The ruling says that those blocked "cannot view the President's tweets; directly reply to these tweets; or use the @realDonaldTrump webpage to view the comment threads associated with the President's tweets" while those blocked are logged in.
Trump's Twitter account has more than 52 million followers. In June, the president used the platform to announce his intention to nominate Christopher Wray as FBI director. Trump also announced the firing of former Secretary of State Rex Tillerson on the platform in March.
The lawsuit was brought by the Knight First Amendment Institute at Columbia University. Katie Fallow, senior staff attorney at the institute, said in a statement Wednesday that "the First Amendment prohibits government officials from suppressing speech on the basis of viewpoint."
"The court’s application of that principle here should guide all of the public officials who are communicating with their constituents through social media," Fallow said in the statement.
Kerri Kupec, a spokeswoman for the Department of Justice, said in an email to the Associated Press: "We respectfully disagree with the court's decision and are considering our next steps."
Stewart said that the ruling could be used by others seeking to sue other public officials for blocking users on Twitter accounts used to conduct government business.
The mute button
Twitter has more than 300 million users, and government officials, law enforcement agencies, and others frequently use the platform to distribute statements and other information.
Instead of blocking users, those on Twitter can also "mute" accounts. If someone is muted, the person being muted is not notified and the person who did the muting won't usually see those tweets, but muted users can still reply to a tweet sent by the account that muted them.
Users cannot see or reply to tweets from accounts that have blocked them and are prevented from directly interacting with the blocking user's tweets.
"Muting simply screens your speech away from their eyes," Sharp said. "Blocking actually puts limitations on your speech and limits anyone from hearing you speak about that public official."
Buchwald suggested just such a remedy — muting rather than blocking accounts — in March as a way to resolve the lawsuit.
Twitter could prevent the accounts of verified public officials from blocking other users, a move that Sharp said he would support.
"To say that those accounts can no longer use the block feature I think is an appropriate step," Sharp said. Twitter declined to comment when asked about the idea Thursday.
Twitter in the past has resisted calls from critics of the president to suspend Trump's Twitter account, in part because the president is a world leader and it’s important that people be able to see the tweets.
And then there's Facebook
There have been other lawsuits over the right of people to comment on government-operated social media platforms. In April, the American Civil Liberties Union settled a lawsuit over the blocking of people on Maryland Gov. Larry Hogan's public Facebook page.

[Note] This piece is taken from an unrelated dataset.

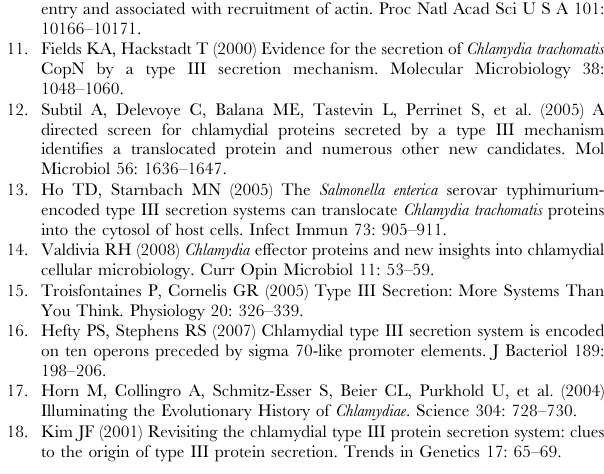
Figure S1 Mcsc structural models. A–C. Predicted three dimensional structure of Mcsc. A putative 3D model of Mcsc (yellow) was generated with the neural network folding prediction program I-TASSER (http://zhang.bioinformatics.ku.edu/I-TAS- SER/) [1]. Modeling of Mcsc and SigE structure were performed with PyMOL (http://www.pymol.org/). Overlay of Mcsc mono- mers (A) on SigE (magenta) monomers and dimers (blue) (B), and a model of a Mcsc dimer (C). D. Conservation among amino terminal residues in Class I T3S chaperones required for effector protein binding. Conserved amino acids (blue) in Mcsc align with a -helix and b -strand 1 as assessed by secondary structure predictions performed with PSIPRED (http://bioinf.cs.ucl.ac.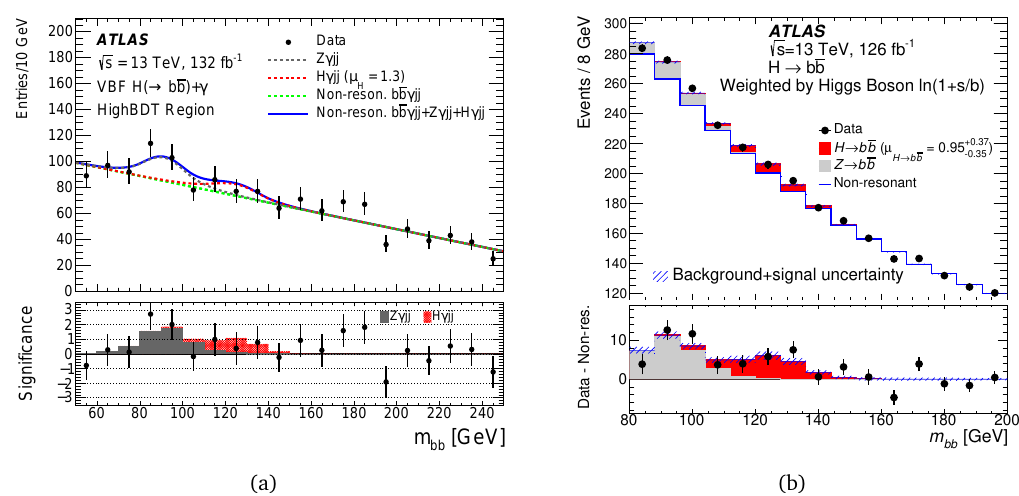
Figure 1: Distributions of the bb invariant mass for two measurements of the H → bb decay with the VBF production: (a) analysis in association with an additional high energy photon [ 12 ] (only the most sensitive signal region is shown), and (b) inclusive VBF H → bb analysis [ 13 ] (events from different analysis categories are weighted depending on their respective signal-to-noise ratio). In both plots, the red (grey) histograms shows contributions from the Higgs boson signals ( Z → bb background). The non-resonant backgrounds are subtracted in the bottom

The governor's office agreed not to discriminate against someone who has a critical viewpoint and agreed to create a second "constituent message page" for users to discuss any topic, even ones that Hogan has not previously addressed, the ACLU said at the time. In addition, social media users with restrictions to the governor's accounts can contest their access.
Texas Christian University runs a Certified Public Communicator Program for spokespeople and others working for government agencies, and Stewart has spoken at those events.
His advice has been and remains that "muting" — rather than blocking — those who use abusive or offensive language should be the preferred route.
"That's just good government behavior to give citizens, even ones you disagree with, a chance to have their voice heard," he said.